Directive 1: Reproduce the part of the passage on communication networks starting at "Communication processors typically" and ending at "the protocol information.".

Excerpt provided:
⁂
A typical communication network is composed of a collection of computers referred to as “nodes.” Computers on a network may be called “clients,” “servers,” or simply “communication processors” depending upon their function. For example, client computers typically are operated by end-users at home or in an office. Servers often take the form of powerful computers that can be accessed by clients using a computer network. Typically, servers have access to information (e.g. sports scores, weather, and the like) that can be requested by a client over the network (e.g. the Internet). Communication processors (e.g., gateways, switches, and routers) operate to manage the flow of data on a network by receiving packets from one computer and forwarding them to another computer. Because the definition of a node encompasses computers operating in different modes (e.g. client computer and server), the terms “node” and “computer” are often used interchangeably.

Communication processors typically include high-performance processing capabilities and are capable of processing packets from thousands of sources every second. As the communication processor operates, each packet is disassembled into its constituent components; payload and protocol information. The protocol information is used to direct the packet as it moves through the computer network. Accordingly, the packet is forwarded according to the protocol information.

Communication protocols generally are defined to include various levels of communications service. For example, one communication protocol, known as the Open System Interconnect (OSI) protocol, defines seven distinct levels of communication service. These seven levels of service are organized in a hierarchical manner, wherein each level of service is dependant on services provided by a subordinate level. The lowest level of service, which consists of the physical medium that actually carries data from one computer to another, has no such subordinate level support. The collection of hierarchical communication service definitions is known ubiquitously as a “stack”. The terms “stack” and “protocol stack” are often used to refer to a collection of software and/or hardware that implement the communication services defined at the various levels in a communication protocol. The collection of software and/or hardware that implement a protocol stack is referred to as a “protocol engine”.
⁂
Stored entries:
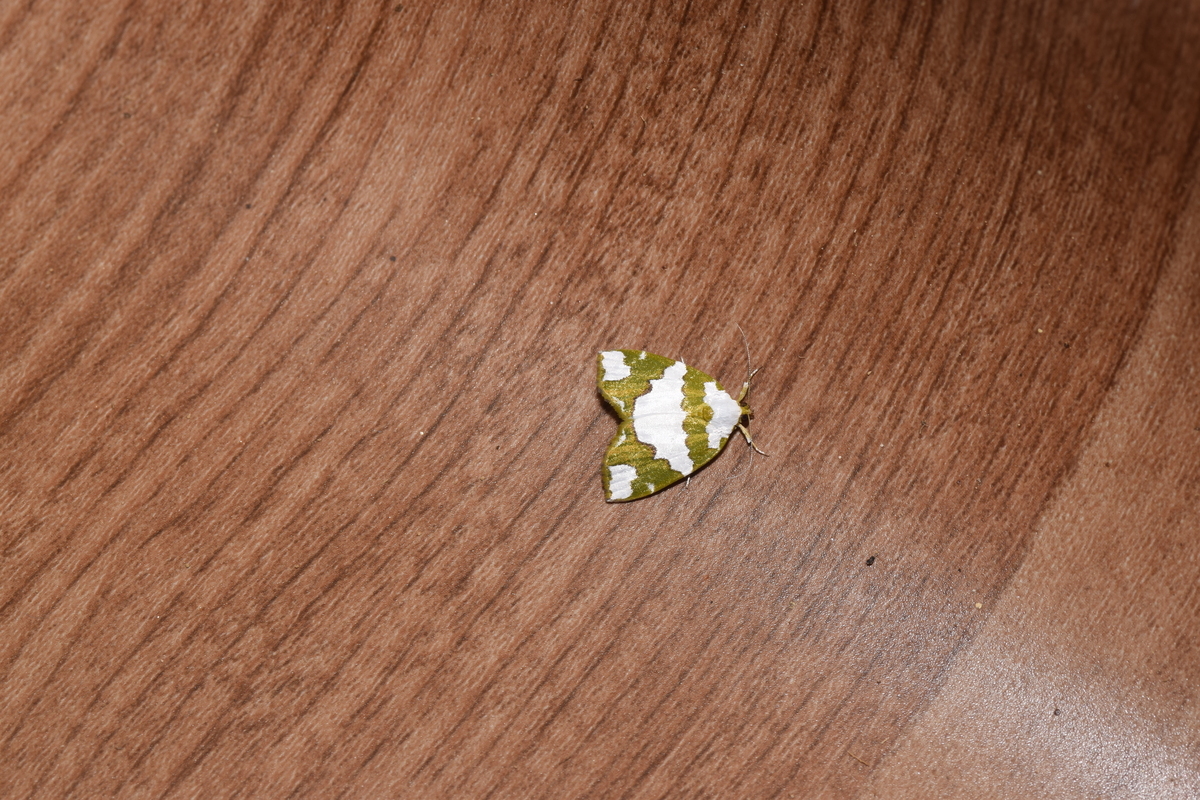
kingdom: Animalia
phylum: Arthropoda
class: Insecta
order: Lepidoptera
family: Nolidae
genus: Ariolica
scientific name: Ariolica pulchella
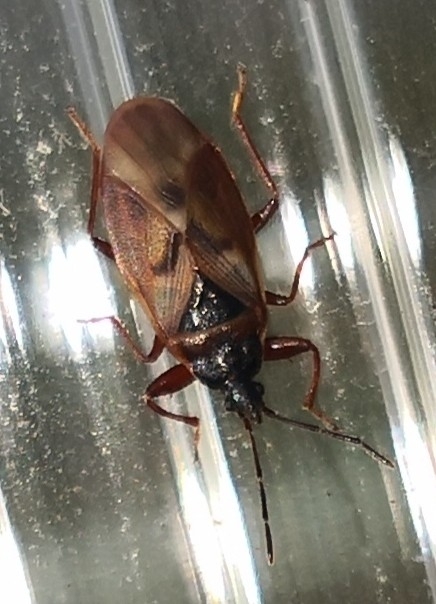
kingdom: Animalia
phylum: Arthropoda
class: Insecta
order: Hemiptera
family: Rhyparochromidae
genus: Gastrodes
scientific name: Gastrodes abietum
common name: Spruce cone bug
⁂
Directive 2: Please rewrite all the lines of the records as a numbered list, leaving out blank lines and the pictures.

Exercise output 1:
Communication processors typically include high-performance processing capabilities and are capable of processing packets from thousands of sources every second. As the communication processor operates, each packet is disassembled into its constituent components; payload and protocol information. The protocol information is used to direct the packet as it moves through the computer network. Accordingly, the packet is forwarded according to the protocol information.

Exercise output 2:
1. kingdom: Animalia
2. phylum: Arthropoda
3. class: Insecta
4. order: Lepidoptera
5. family: Nolidae
6. genus: Ariolica
7. scientific name: Ariolica pulchella
8. kingdom: Animalia
9. phylum: Arthropoda
10. class: Insecta
11. order: Hemiptera
12. family: Rhyparochromidae
13. genus: Gastrodes
14. scientific name: Gastrodes abietum
15. common name: Spruce cone bug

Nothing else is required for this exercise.